** Recorded data **
....................
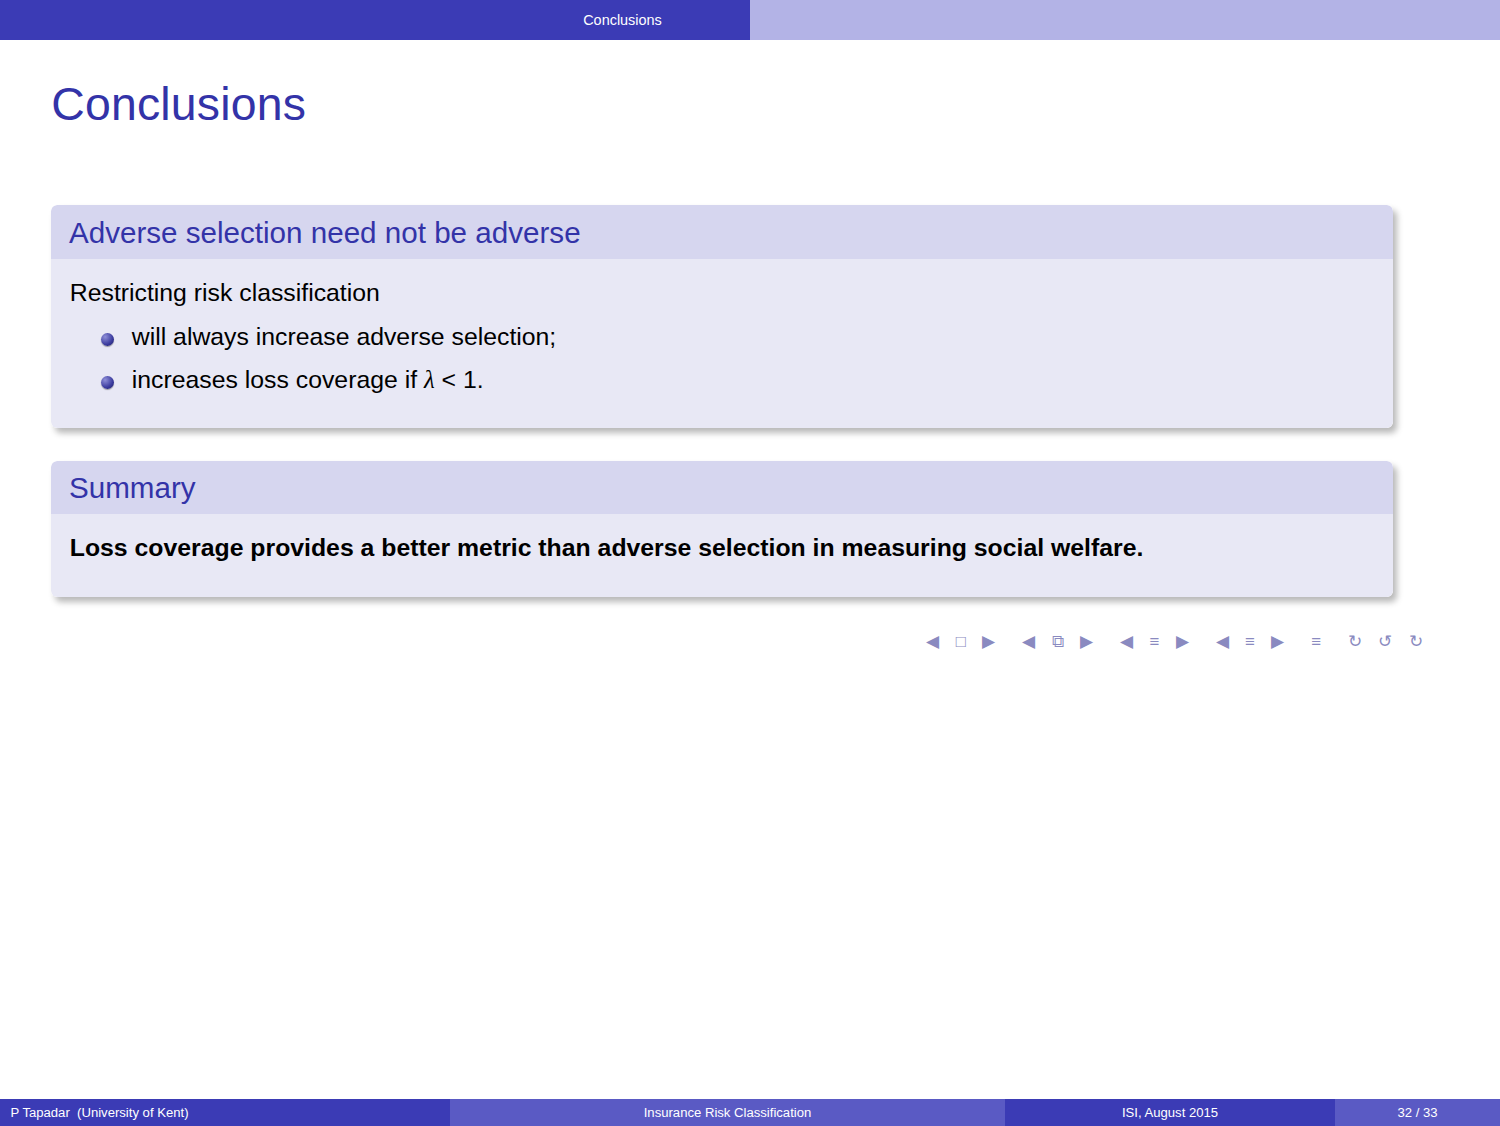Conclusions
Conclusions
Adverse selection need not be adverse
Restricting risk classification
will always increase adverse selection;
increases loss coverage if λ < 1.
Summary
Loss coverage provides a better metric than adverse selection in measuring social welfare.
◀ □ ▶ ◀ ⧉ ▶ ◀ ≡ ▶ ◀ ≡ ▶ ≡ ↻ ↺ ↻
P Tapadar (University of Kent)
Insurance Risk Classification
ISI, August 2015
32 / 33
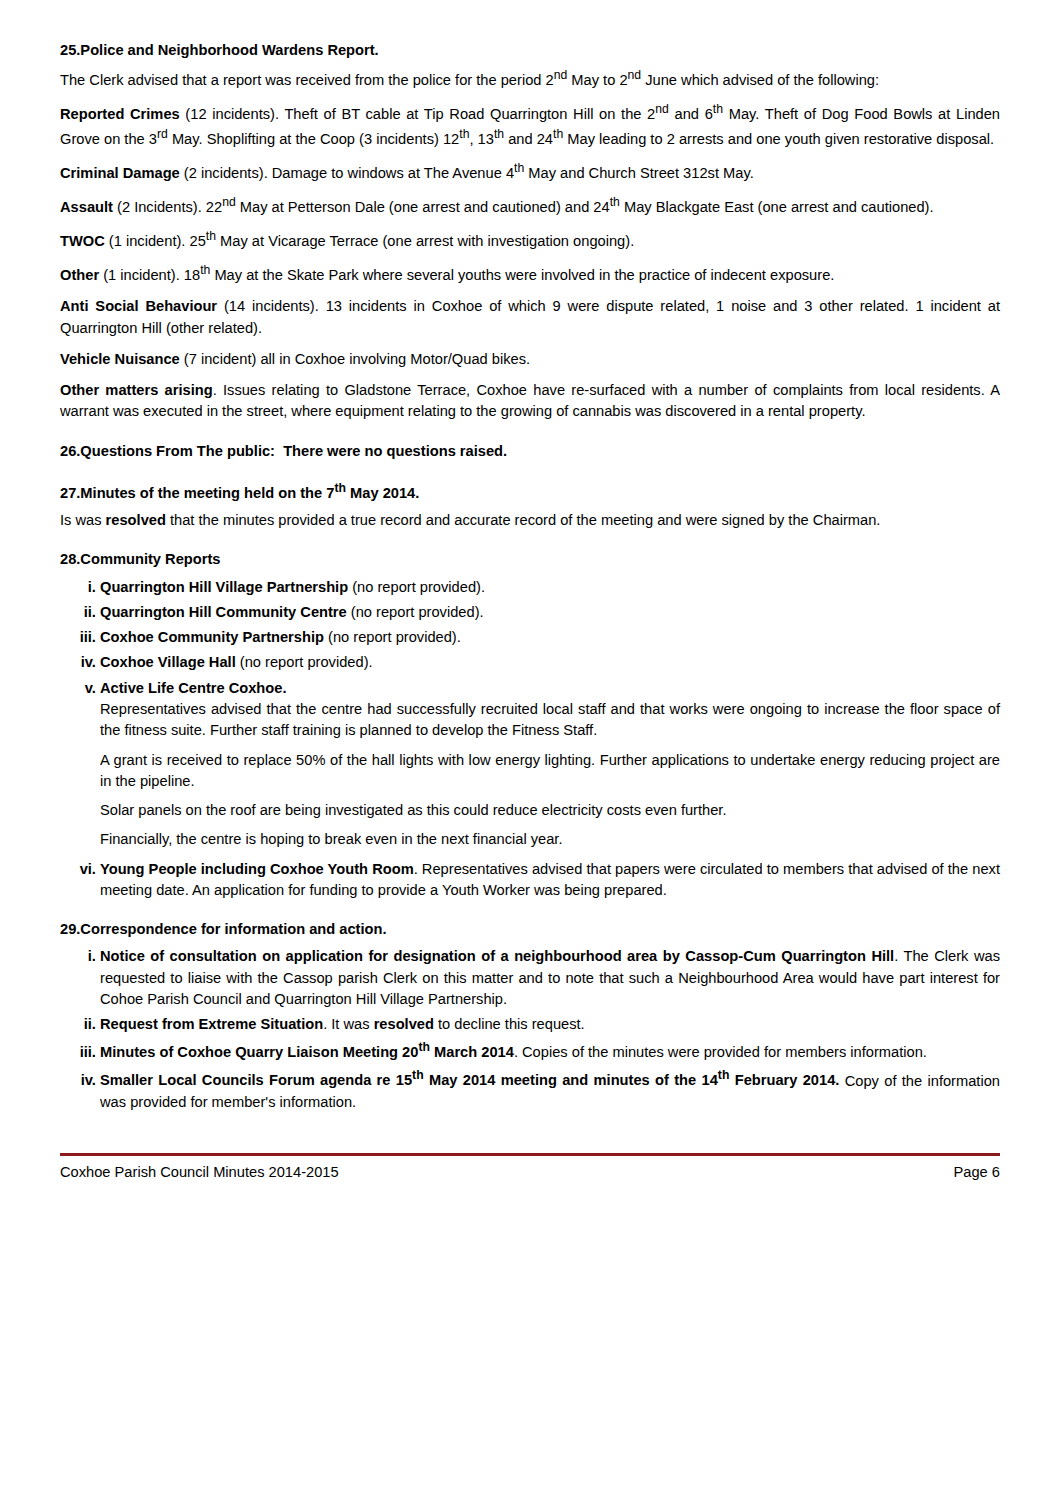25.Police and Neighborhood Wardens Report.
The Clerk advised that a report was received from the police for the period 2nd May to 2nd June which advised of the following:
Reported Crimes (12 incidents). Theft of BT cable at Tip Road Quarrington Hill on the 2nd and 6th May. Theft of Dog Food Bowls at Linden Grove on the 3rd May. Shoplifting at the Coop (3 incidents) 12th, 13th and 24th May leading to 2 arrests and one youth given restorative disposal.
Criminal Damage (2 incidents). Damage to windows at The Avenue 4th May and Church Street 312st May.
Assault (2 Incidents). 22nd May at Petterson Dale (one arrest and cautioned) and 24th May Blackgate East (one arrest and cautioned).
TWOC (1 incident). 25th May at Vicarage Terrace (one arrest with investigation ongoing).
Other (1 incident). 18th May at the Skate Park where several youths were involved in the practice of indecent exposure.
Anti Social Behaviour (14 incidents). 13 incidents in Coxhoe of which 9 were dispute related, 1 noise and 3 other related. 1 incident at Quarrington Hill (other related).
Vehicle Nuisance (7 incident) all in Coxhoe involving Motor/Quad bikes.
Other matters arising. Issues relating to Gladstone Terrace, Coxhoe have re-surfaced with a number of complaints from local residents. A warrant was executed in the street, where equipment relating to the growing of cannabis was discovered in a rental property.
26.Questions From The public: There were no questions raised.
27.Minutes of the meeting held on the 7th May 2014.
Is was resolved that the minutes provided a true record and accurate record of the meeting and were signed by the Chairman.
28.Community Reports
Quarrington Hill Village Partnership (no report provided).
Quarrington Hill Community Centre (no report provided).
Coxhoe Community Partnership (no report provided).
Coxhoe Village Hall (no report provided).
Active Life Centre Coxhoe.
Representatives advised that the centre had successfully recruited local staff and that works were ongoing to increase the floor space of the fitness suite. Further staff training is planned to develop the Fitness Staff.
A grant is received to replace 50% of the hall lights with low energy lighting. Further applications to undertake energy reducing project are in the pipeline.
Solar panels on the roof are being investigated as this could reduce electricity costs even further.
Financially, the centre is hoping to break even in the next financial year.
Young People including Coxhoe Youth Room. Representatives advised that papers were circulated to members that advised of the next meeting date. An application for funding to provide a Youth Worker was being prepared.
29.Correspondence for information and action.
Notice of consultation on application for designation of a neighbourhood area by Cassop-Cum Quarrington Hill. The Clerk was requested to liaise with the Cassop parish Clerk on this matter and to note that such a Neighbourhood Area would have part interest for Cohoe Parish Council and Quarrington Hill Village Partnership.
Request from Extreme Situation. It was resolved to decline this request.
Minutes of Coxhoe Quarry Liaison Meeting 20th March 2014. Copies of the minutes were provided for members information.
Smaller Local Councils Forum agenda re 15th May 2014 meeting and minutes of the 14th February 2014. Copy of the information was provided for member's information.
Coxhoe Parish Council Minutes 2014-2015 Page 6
....................
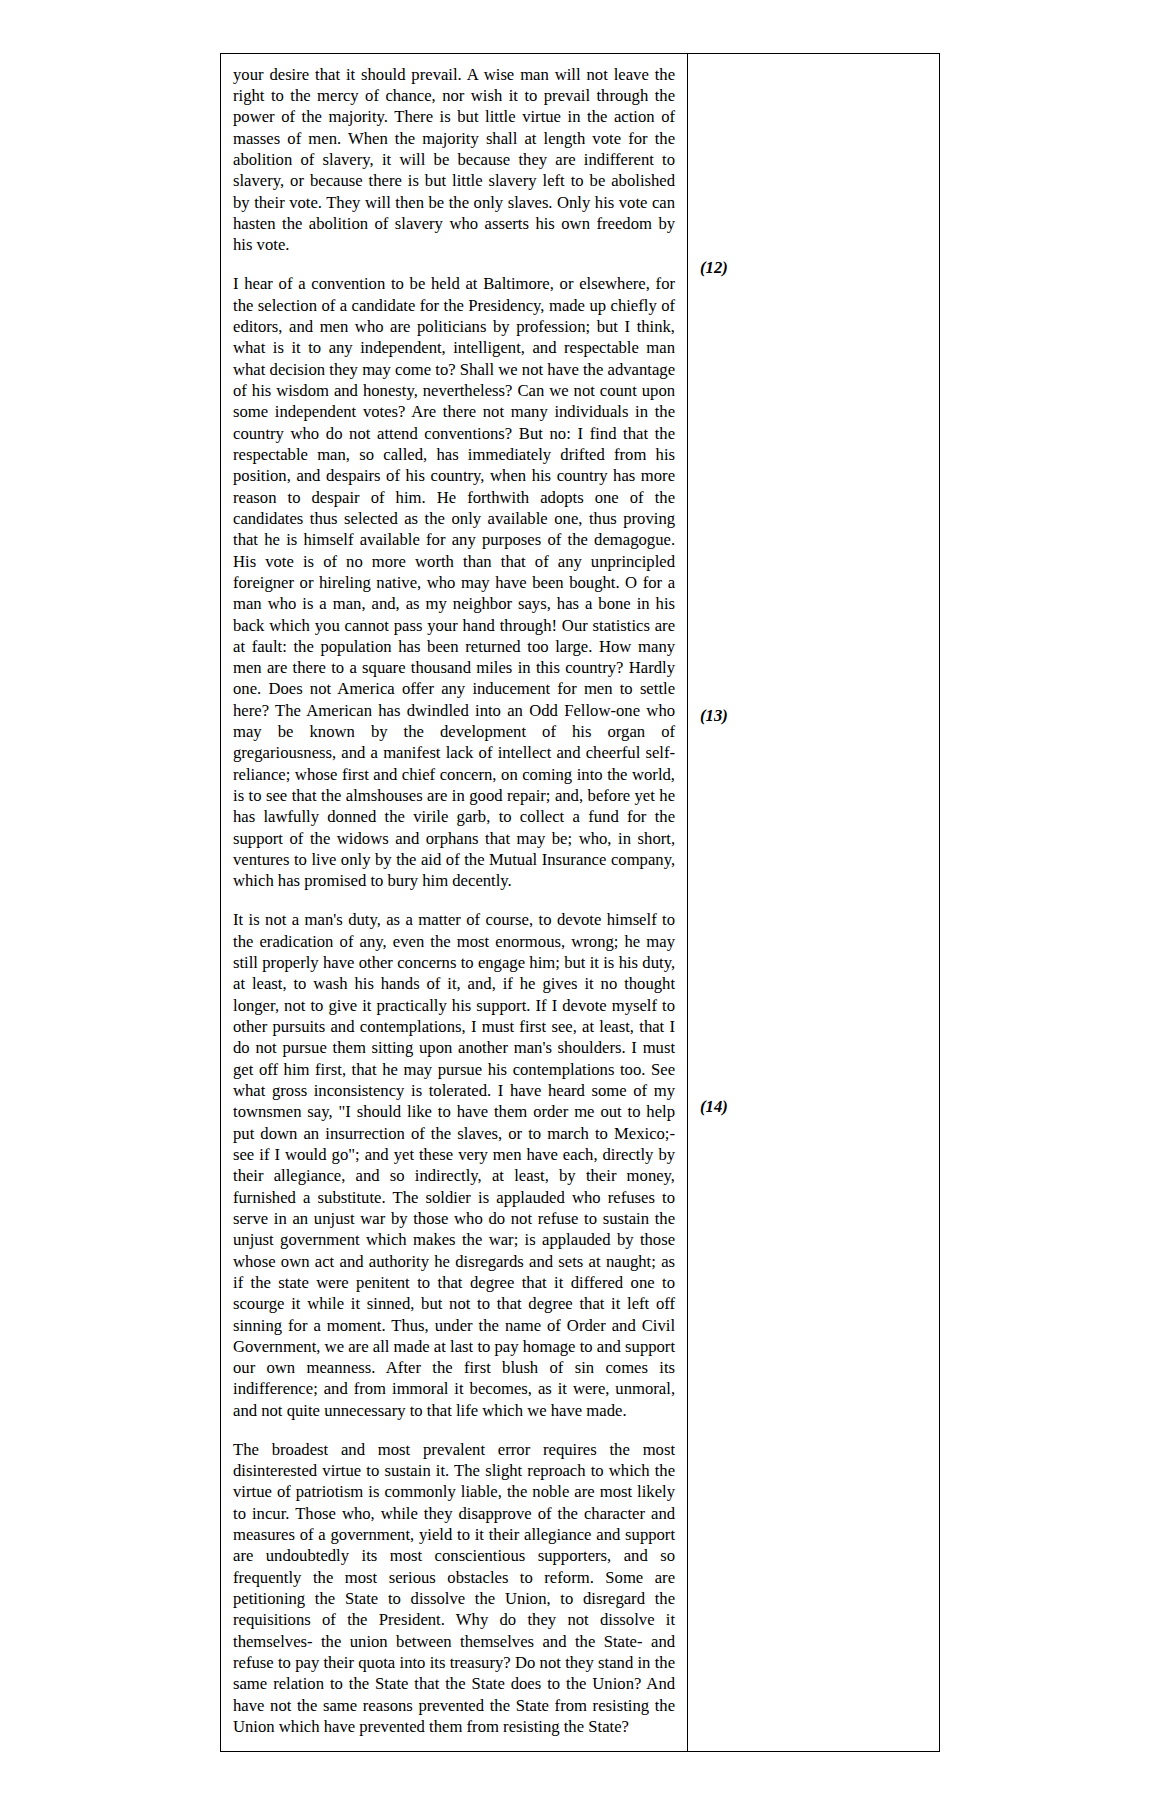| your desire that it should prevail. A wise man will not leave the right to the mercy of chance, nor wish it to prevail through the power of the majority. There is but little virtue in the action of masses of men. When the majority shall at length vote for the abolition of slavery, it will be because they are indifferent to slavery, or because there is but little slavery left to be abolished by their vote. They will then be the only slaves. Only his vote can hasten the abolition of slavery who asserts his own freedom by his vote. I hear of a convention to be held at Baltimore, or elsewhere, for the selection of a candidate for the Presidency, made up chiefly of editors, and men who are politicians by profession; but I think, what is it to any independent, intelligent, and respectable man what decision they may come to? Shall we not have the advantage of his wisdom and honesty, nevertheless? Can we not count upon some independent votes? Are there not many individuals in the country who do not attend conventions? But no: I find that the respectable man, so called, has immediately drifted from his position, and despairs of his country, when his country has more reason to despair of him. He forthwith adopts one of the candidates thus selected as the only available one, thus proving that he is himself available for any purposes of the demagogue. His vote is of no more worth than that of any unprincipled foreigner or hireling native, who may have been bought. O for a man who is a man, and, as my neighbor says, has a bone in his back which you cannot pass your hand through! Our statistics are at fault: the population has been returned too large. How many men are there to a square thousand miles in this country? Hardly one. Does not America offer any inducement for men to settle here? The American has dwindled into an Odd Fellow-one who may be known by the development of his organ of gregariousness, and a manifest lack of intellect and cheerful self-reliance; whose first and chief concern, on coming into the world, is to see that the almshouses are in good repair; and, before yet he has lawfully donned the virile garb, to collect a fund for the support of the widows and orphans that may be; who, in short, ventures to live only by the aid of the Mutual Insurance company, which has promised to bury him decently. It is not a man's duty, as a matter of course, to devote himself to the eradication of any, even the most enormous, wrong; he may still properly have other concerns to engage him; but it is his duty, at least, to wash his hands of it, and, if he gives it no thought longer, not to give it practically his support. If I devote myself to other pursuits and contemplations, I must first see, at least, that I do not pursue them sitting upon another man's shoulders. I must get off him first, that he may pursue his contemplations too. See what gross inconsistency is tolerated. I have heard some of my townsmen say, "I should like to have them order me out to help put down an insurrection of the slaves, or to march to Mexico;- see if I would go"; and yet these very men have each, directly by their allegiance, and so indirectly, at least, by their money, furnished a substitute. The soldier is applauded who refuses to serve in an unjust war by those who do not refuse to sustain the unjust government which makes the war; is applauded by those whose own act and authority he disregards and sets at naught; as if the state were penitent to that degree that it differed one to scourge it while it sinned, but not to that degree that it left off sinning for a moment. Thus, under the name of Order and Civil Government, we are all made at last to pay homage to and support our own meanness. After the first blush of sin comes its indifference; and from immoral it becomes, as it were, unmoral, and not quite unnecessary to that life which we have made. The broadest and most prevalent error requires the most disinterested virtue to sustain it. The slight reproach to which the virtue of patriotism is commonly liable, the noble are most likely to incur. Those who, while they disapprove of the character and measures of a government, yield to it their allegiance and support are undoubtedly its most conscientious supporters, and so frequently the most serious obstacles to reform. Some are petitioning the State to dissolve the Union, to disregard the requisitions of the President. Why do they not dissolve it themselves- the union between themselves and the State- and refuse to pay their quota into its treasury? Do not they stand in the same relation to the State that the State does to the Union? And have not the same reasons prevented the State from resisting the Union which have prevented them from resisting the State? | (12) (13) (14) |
....................
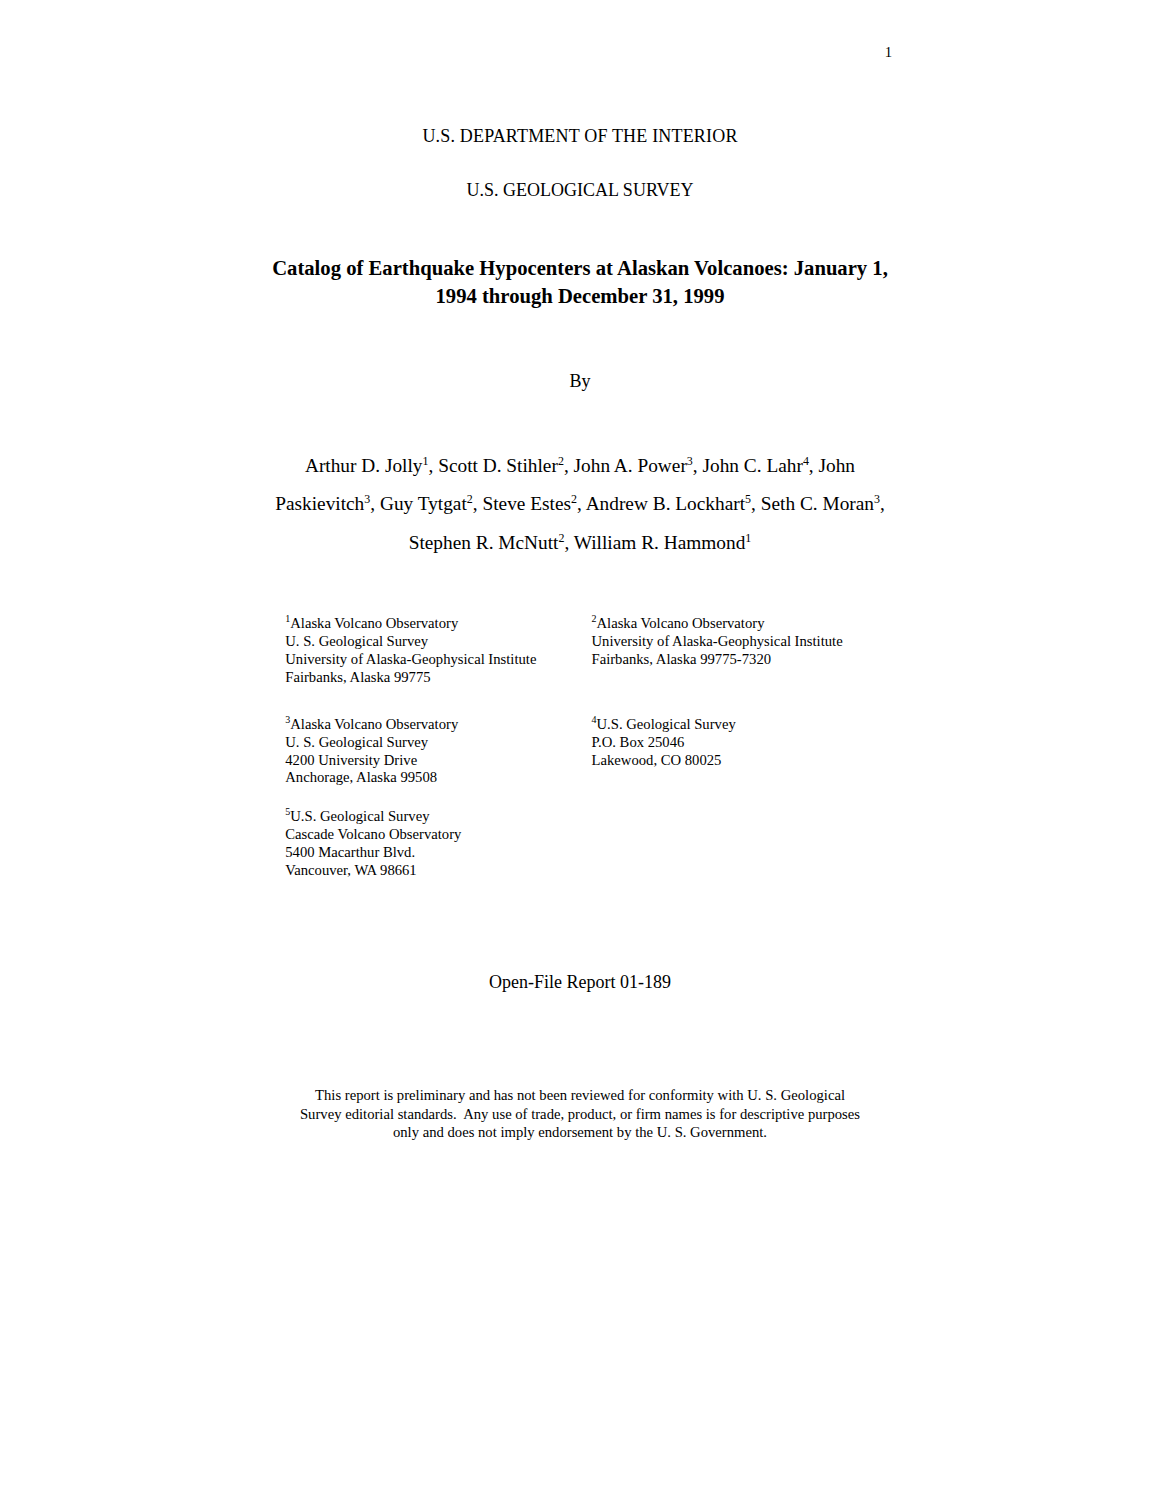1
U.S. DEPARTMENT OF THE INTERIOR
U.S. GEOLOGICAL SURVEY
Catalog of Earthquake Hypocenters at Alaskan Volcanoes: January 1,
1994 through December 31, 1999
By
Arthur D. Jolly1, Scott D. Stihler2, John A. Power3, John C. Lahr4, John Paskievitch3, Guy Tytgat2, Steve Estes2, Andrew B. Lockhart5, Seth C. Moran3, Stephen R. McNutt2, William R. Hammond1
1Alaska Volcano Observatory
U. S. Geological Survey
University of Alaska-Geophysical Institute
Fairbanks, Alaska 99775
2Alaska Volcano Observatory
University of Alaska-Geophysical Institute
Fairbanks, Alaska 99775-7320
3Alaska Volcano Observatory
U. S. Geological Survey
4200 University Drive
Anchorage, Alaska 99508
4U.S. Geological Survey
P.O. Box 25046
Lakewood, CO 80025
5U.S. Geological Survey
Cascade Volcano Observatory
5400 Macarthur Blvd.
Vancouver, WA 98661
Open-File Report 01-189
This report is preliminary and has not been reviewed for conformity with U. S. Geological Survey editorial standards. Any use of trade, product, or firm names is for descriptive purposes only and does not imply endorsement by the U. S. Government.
....................
** Aim of the exercise **
Using the listing above, gather each line that holds the string "adverse" and copy it.

** Result **
Adverse selection need not be adverse
will always increase adverse selection;
Loss coverage provides a better metric than adverse selection in measuring social welfare.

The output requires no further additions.